GraphQL is the alternative to REST APIs offered by Facebook. Developers using Coursera APIs love the flexibility, type-safety and documentation that GraphQL brings. Coursera’s own developers are no less fans. But that’s not to say it was always plain sailing. Coursera engineer and GraphQL enthusiast Bryan Kane describes the bumpy journey from REST to GraphQL over at the Apollo dev blog.
Coursera APIs started life as resource-based REST APIs (e.g. an API for courses, others for instructors and course grades) that were easy to build and test. While there was a nice separation of concerns, as APIs proliferated, performance and documentation suffered. For many endpoints, four or five round trips to the server were necessary just to render a page. Since GraphQL was designed to avoid all these round-trips and provide structured docs automatically, the team was convinced it would be the answer to its problems.
Coursera wasn’t in the position, however, to simply jump ship. There were over one thousand API endpoints both public and internal for backend services communication. It would have taken forever to simply replace each one. To top it off, these APIs served three clients: the iOS and Android apps and the web app. The team wanted the option to roll out GraphQL slowly across services.
To achieve this, the team decided to add a GraphQL proxy layer on top of the REST APIs. The idea was effectively to create a wrapper for the REST APIs. A GraphQL server would send requests to REST API endpoints downstream. This idea was demoed on a pilot page, which proved a success in internal testing.
Success was a little too easy and proved deceptive. As soon as developers set up a demo to show the team, the GraphQL queries started to fail. A little homework showed that the GraphQL server had gotten out of sync with the downstream course catalog service. The schema was updated to fix the demo but it was quickly realized that when the GraphQL schema would be rolled out to 1,000 different resources and 50 different services, keeping the schema up-to-date for all services would prove a nightmare.
What was needed was a single source of truth. The REST APIs were that source of truth so to make sure that GraphQL would always be in sync with the other backend services the team had to build the GraphQL layer automatically and deterministically so that it would always reflect the underlying architecture. Thankfully, the team’s REST framework gave Coursera everything it needed to do this. Each service could dynamically provide a list of all its REST resources and each of those resources could list its own endpoints and arguments.
The team consequently set up a task on the GraphQL server to ping every downstream service every five minutes and request all the above information. A conversion layer was then written between the Pegasus Schemas used by the REST APIs and the GraphQL types. The team subsequently defined a translation between GraphQL queries and REST requests in order to power a GraphQL server that would never be more than five minutes out-of-sync thanks to those pings.
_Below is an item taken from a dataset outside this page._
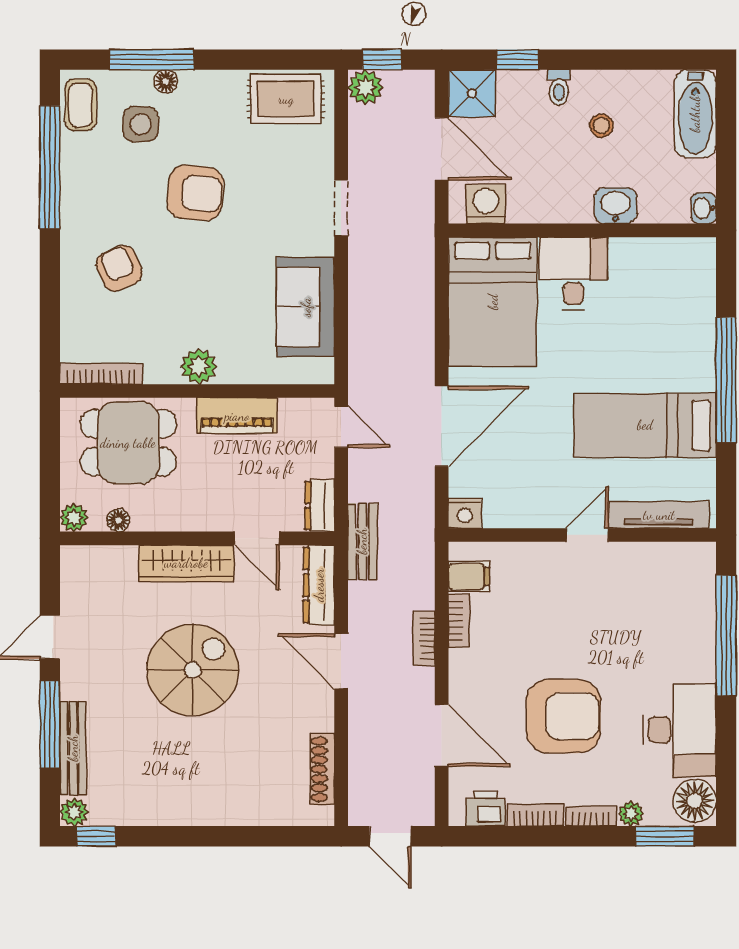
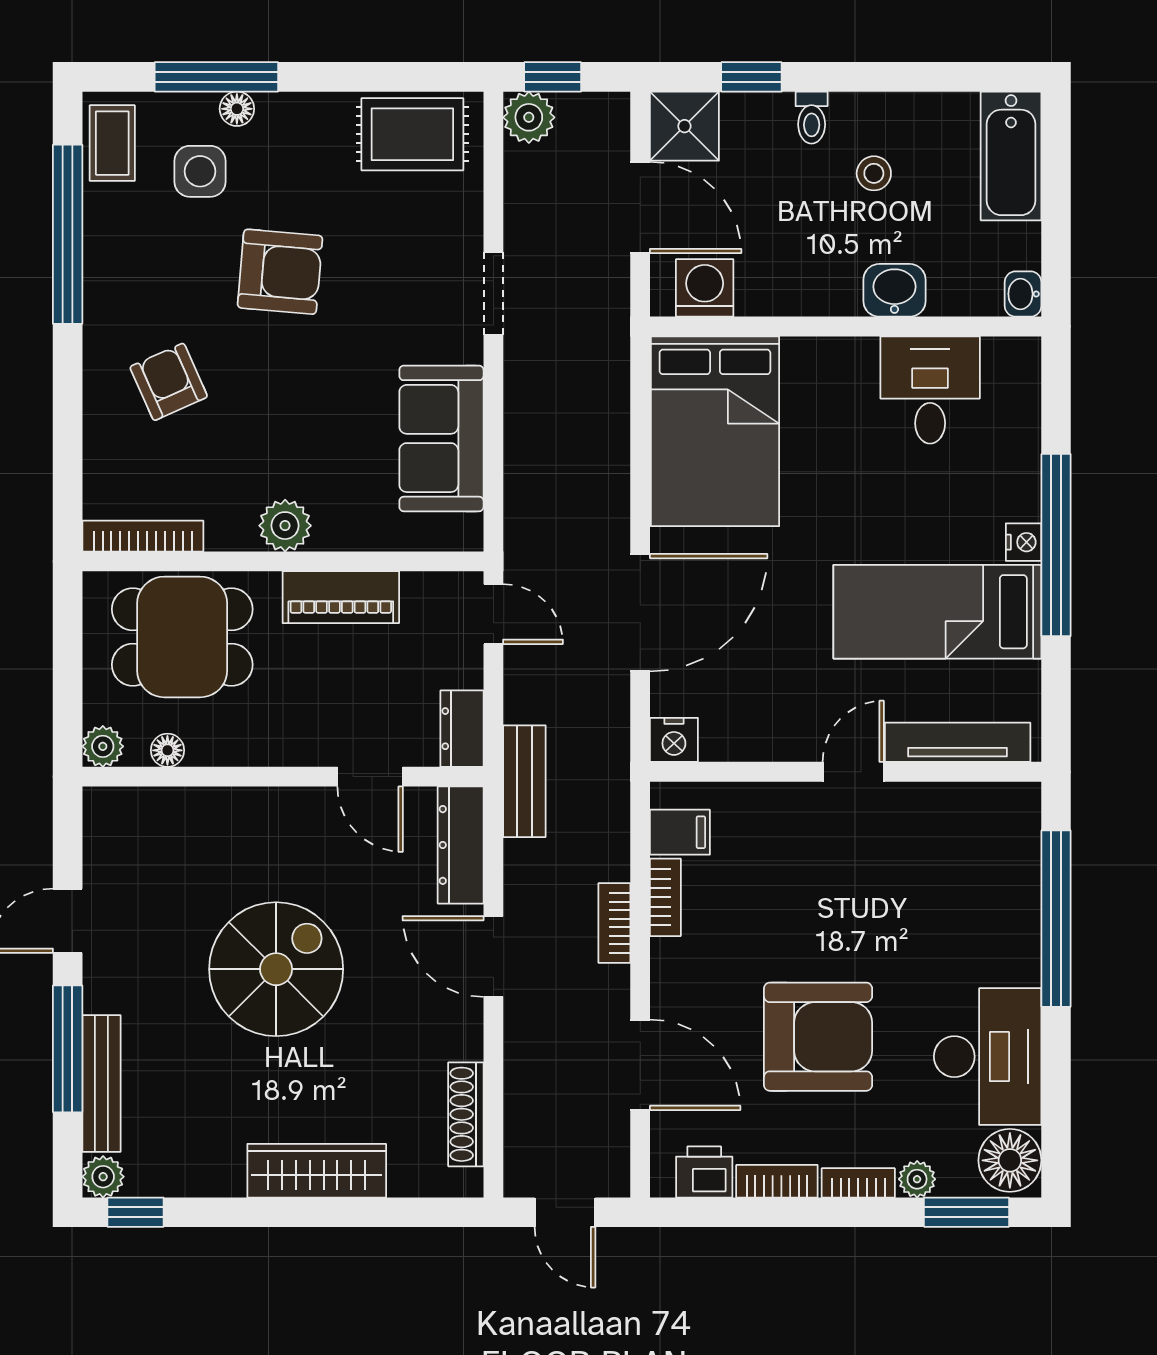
desk: (573, 274) -> (930, 390), moved
nightstand: (704, 378) -> (1024, 542), added
wardrobe: (186, 563) -> (317, 1171), moved, turned 180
But this wasn’t the end by a long shot. One of the main reasons for using GraphQL was to save on round-trips. The above setup as it stood promised to still require round-trips. To fix this, the team had to connect up the GraphQL resources and models so that they would know about each other (something that hadn’t been necessary with the REST models). This required developers to specify relations between resources manually. So, for example, a course resource would need an instructors field. To fetch those instructors, they had to be looked up via their ids available in the relevant field of the course.
Once these issues were ironed out, the team was able to introduce the GraphQL server to the production environment where it’s been running for over six months. Both client and in-house developers now have an easier time writing queries and pages using the APIs load much faster.